Despite the miracles, the rabbis viewed this event as one of the darkest days in Jewish history, comparing it to the day the Jews made the golden calf.

Now, translating the Torah is not a bad thing. After all, Moses himself had translated the Torah into 70 languages.

But, unlike that divine endeavor, this was a human project, initiated by a mortal ruler. As such, it could become a “golden calf”—a humanly defined vessel for the divine truth. Instead of faithfully conforming to their sacred content, the foreign garments could allow for distortion of the Torah’s original meaning.

Indeed, the Greek translation advanced the agenda of the Hellenist Jews to bring Greek culture into Jewish life, transforming the holy Torah into just another book of wisdom in Ptolemy’s great library.

Read: What Was Wrong With Translating the Torah Into Greek?

9 Tevet: Passing of Ezra the Scribe

Ezra the Scribe passed away on the 9th of Tevet of the year 3448 (313 BCE), exactly 1000 years after the giving of the Torah on Mount Sinai.

It was he who led the return of the Jewish people to the Land of Israel after the Babylonian exile, oversaw the building of the Second Temple, and helped put a stop to the wave of intermarriage that afflicted the Jews at that time. As head of the Great Assembly, he canonized the 24 books of the Holy Scriptures (Tanach) and legislated a series of laws and practices, including formalized prayer, guaranteeing the continuation of authentic Judaism among the Jewish people to this very day.

A Composite of Sadness

Although the 8th and 9th of Tevet were established as separate fast days, the rabbis consolidated them into the fast of 10 Tevet, a day mentioned in the Bible by the prophet Ezekiel as a day of mourning, so that the month would not be full of sadness and mourning.

Accordingly, in recent times, 10 Tevet became the day to say kaddish for the victims of the Holocaust, many of whose day of martyrdom is unknown.

An ancient Jewish custom, which was revived by the Rebbe, Rabbi Menachem M. Schneerson, of righteous memory, is to deliver words of inspiration that arouse the soul to repent on fast days such as this one.

How to Pray Today

There are a number of changes in the liturgy to be aware of. All page numbers below correspond to the Annotated Chabad Siddur.

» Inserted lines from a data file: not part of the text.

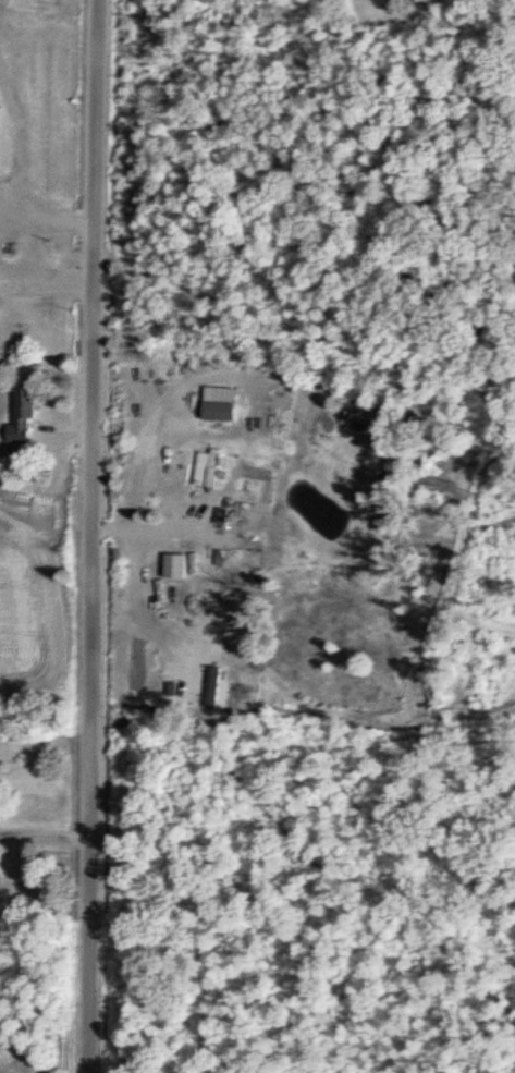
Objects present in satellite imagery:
building: (6, 276)
building: (210, 409)
building: (16, 415)
building: (202, 465)
road: (99, 536)
building: (206, 562)
road: (47, 837)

  • In the morning services, during the chazzan’s repetition of the Amidah, he should add in Aneinu, on page 48.
  • The most significant addition is the Selichot, a collection of biblical verses and rabbinic dirges, which are added in the morning during the post-Amidah Tachanun. This means that when you get to the end of page 55, you take a leap to page 427, for “Selichot for 10 Tevet.”
  • Afterwards you say the "long" Avinu Malkeinu, on page 454, and then resume at the top of page 60.
  • During both morning and afternoon services, we read the Torah, from Exodus 32:11–14 and 34:1–10, which you can find on page 468.
  • In the afternoon, the reading (which is held before the Amidah) is followed by a haftarah from Isaiah 55:6–56:8, which you can find on page 469.
  • During the afternoon Amidah, every individual who is still fasting says Aneinu, on page 108.
  • During the chazzan’s repetition of the afternoon Amidah, he should add in Aneinu, on page 105.
  • The chazzan also recites the Priestly Blessing, on page 110.
  • As in the morning, say the “long” Avinu Malkeinu (page 454) in place of the regular truncated version on page 114.